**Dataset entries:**
☆ ☆ ☆ ☆ ☆

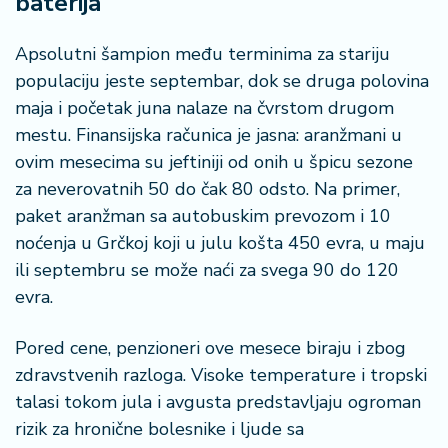
baterija
a
Apsolutni šampion među terminima za stariju
populaciju jeste septembar, dok se druga polovina
maja i početak juna nalaze na čvrstom drugom
mestu. Finansijska računica je jasna: aranžmani u
ovim mesecima su jeftiniji od onih u špicu sezone
za neverovatnih 50 do čak 80 odsto. Na primer,
paket aranžman sa autobuskim prevozom i 10
noćenja u Grčkoj koji u julu košta 450 evra, u maju
ili septembru se može naći za svega 90 do 120
evra.
Pored cene, penzioneri ove mesece biraju i zbog
zdravstvenih razloga. Visoke temperature i tropski
talasi tokom jula i avgusta predstavljaju ogroman
rizik za hronične bolesnike i ljude sa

☆ ☆ ☆ ☆ ☆

**Exercise description:** From the line that holds "paket aranžman sa autobuskim prevozom i 10" to the last line of the records above, print each line exactly. Add nothing else.

**Output below:**
paket aranžman sa autobuskim prevozom i 10
noćenja u Grčkoj koji u julu košta 450 evra, u maju
ili septembru se može naći za svega 90 do 120
evra.
Pored cene, penzioneri ove mesece biraju i zbog
zdravstvenih razloga. Visoke temperature i tropski
talasi tokom jula i avgusta predstavljaju ogroman
rizik za hronične bolesnike i ljude sa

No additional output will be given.